Strings and Regular Expressions Back

This chapter mainly helps you understand how regular expression engines internally process strings and teaches you how to write regular expressions that take advantage of this knowledge.

Also in this chapter, we will learn about the fastest cross-browser methods for concatenating and trimming strings, discover how to increase regex performance by reducing backtracking, and any other tips and tricks for efficiently processing strings and regular expressions.

1. String Concatenation

String concatenation is a common task for us to build a string, and how to optimize it? For starters, there is more than one way to merge strings

Method	Example
The `+` operator	`str = 'a' + 'b' + 'c';`
The `+=` operator	`str = 'a';`
	`str += 'b';`
	`str += 'c';`
array.join()	`str = ['a', 'b', 'c'].join('');`
string.concat()	`str = 'a';`
	`str = str.concat('b', 'c');`

All of these methods are fast when concatenating a few strings, nevertheless as the length and number of strings that must be merged increases, some methods start to show their strength.
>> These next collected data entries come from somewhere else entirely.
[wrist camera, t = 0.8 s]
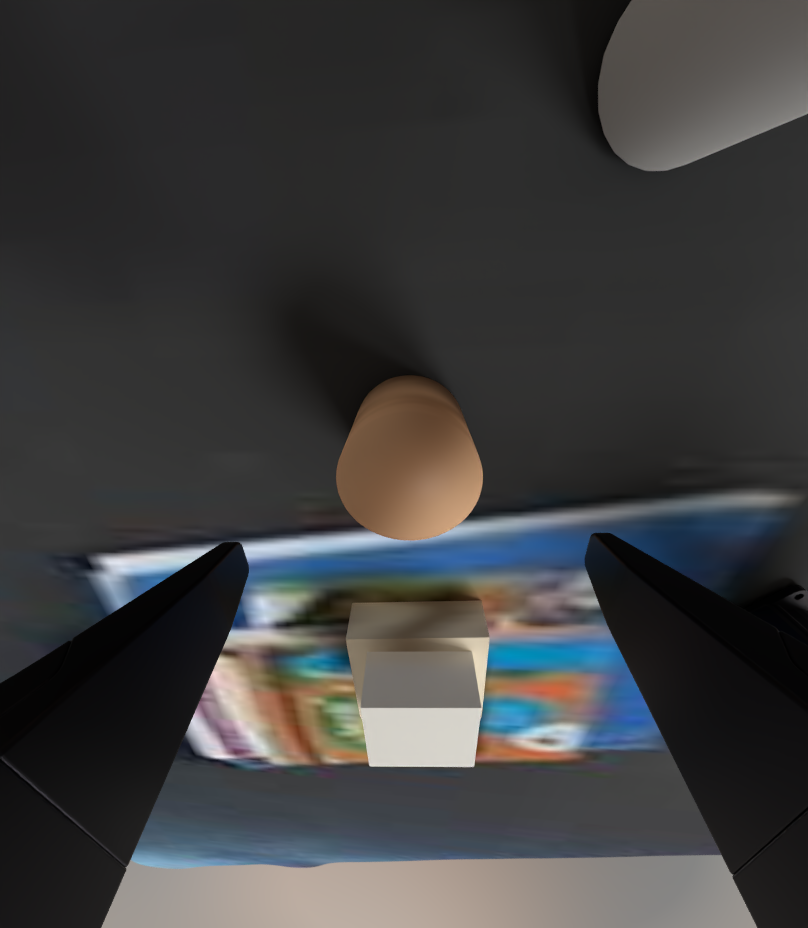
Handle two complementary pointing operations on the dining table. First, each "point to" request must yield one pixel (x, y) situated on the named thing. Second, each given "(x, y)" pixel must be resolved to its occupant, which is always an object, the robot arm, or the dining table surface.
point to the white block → (421, 709)
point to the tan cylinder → (409, 461)
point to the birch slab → (417, 633)
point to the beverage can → (701, 77)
1.1 `+` and `+=` Operators

Several techniques maximize the efficiency of these operators.

First, an example.

str += 'one' + 'two';

When evaluating this code, four steps are taken:

A temporary string is created in memory.
The concatenated value "onetwo" is assigned to the temporary string.
The temporary string is concatenated with the current value of str.
The result is assigned to str.

But considering the following code, which avoids the temporary string (step 1 and step 2 in the above list), and it will end up running about 10%-40% faster in most browsers:

str += 'one';
str += 'two';

In fact, you can get the same performance improvement using one statement like this:

/** equivalent to `str = ((str + 'one') + 'two')` */
str = str + 'one' + 'two';

Why? That's because the concatenation is based on the str itself, and avoid the temporary string, which will allocate some memory. For this reason, if you assign like this, you'll also lose your improvement:

str = 'one' + str + 'two';

Apart from IE, browsers try to expand the memory allocation for the string on the left of an expression and simply copy the second string to the end of it. So, in that browsers, it's recommended not to copy a long string, while there is a short one.

var s1 = 'one';
var s3 = 'three';

/** not `var s = s1 + s3;` */
var s = s3 + s1;

These techniques don't apply to IE. They have little, if any, effect in IE8 and can actually make things slower in IE7 and earlier.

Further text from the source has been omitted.